How to create a self-signed certificate using CryptoAPI in C + +

CryptoAPI programming

(1) Microsoft Encryption Service System

The structure of the Microsoft cryptographic Service System CryptoAPI as shown in the following illustration, the Microsoft Encryption Service system consists of three-tier architecture and two interfaces, namely the application layer, the operating system layer (OS), the cryptographic service provider layer (cryptographic service PROVIDER,CSP), The CryptoAPI interface and the cryptographic service Provider Interface (the cryptographic service Provider INTERFACE,CSPF).

(2) CryptoAPI architecture

CryptoAPI architecture consists of five main parts: Basic encryption function, certificate encoding/decoding function, certificate Library management function, simple message function, bottom message function. The architecture is shown in the following diagram:

Basic cryptographic functions: for selecting CSPs, establishing CSP connections, generating keys, exchanging and transferring keys, and so on.

Certificate encoding/Decoding function: For data encryption, decryption, hashing, and other operations. Such functions support the encryption/decryption operations of data, compute hashes, create and verify digital signature operations, and implement encoding and decoding operations such as certificates, certificate revocation lists, certificate requests, and certificate extensions.

Certificate Library management functions: For digital certificates and certificate Library management operations. This set of functions is used to manage certificates, certificate revocation lists, and certificate trust lists for use, storage, access, and so on.

Simple message functions: For message processing, such as message encoding/decoding, message addition/decryption, digital signature and signature verification, and other operations. It is the use of multiple low-level message functions packaged together to accomplish a specific task, user-friendly.

The underlying message function: the underlying message function encodes the transmitted pkcs#7 data, decodes the received pkcs#7 data, and decodes and validates the received message. It implements all the functionality that simple message functions can achieve, and provides greater flexibility, but generally requires more function calls.

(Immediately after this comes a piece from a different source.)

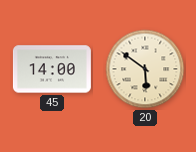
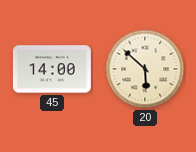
20: 5:51 -> 5:52
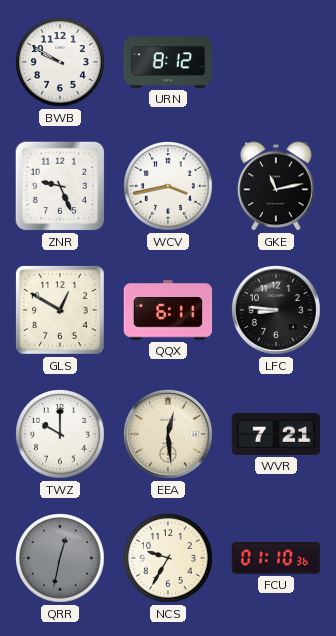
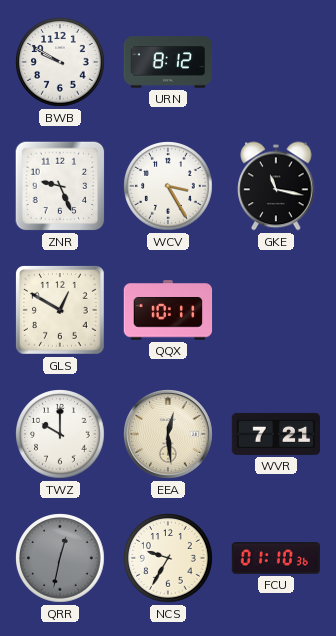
WCV: 3:43 -> 3:25
GKE: 11:13 -> 11:17
QQX: 6:11 -> 10:11
LFC: 8:46 -> none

(3) CryptoAPI basic functions

With CryptoAPI, developers can add security services to windows-based applications, including: ASN.1 encoding/decoding, data encryption/decryption, identity authentication, digital certificate management, and support for PKI, symmetric cryptography technology.

Key Management

In CryptoAPI, two types of keys are supported: Session key, public/private key pair. The session key also becomes a symmetric key for symmetric cryptographic algorithms. In order to ensure the security of the key, in CryptoAPI, these keys are kept inside the CSP, and the user can export them by Cryptexpoetkey as the encryption key in a quick form. The public/private key pair is used for asymmetric encryption algorithms. Asymmetric encryption algorithms are mainly used to decrypt session keys and digital signatures. In CryptoAPI, in general, the key containers produced by most CSPs contain two pairs of key pairs, a pair used to encrypt session keys, called Exchange key pairs, and a pair to generate a digital signature, called a signature key pair. In CryptoAPI, all the keys are stored in the CSP, and the CSP is responsible for key creation, destruction, import and export operations.

Data encoding/decoding

CryptoAPI uses the encoding method is ASN.1, the coding rule is der, indicates that the sender sends the data first to abstract the data as the ASN.1 object, then uses the der coding rule to convert the ASN.1 object to the transmission 0, 1 string; After receiving the data, the receiver uses the DER decoding rule to put 0, The 1 strings are transformed into ASN.1 objects, and then the ASN.1 objects are converted to the data objects that are supported by the specific application.

Data Plus/decryption

The symmetric encryption algorithm is used in CryptoAPI to encrypt large blocks of data. The encryption and decryption functions are encapsulated to realize the data decryption operation.

Hashing and digital signatures

Hashing and digital signatures are generally used for data integrity verification and identification. In CryptoAPI, the related operation is realized by its encapsulated hash and digital signature function. The digital signatures generated by the Microsoft-provided CSP follow the RSA Standard (PKCS#6).

Digital certificate Management

Digital certificates are used primarily for identity identification in secure communications. In CryptoAPI, the use management function of digital certificate is divided into two parts: Certificate and certificate library function, certificate validation function.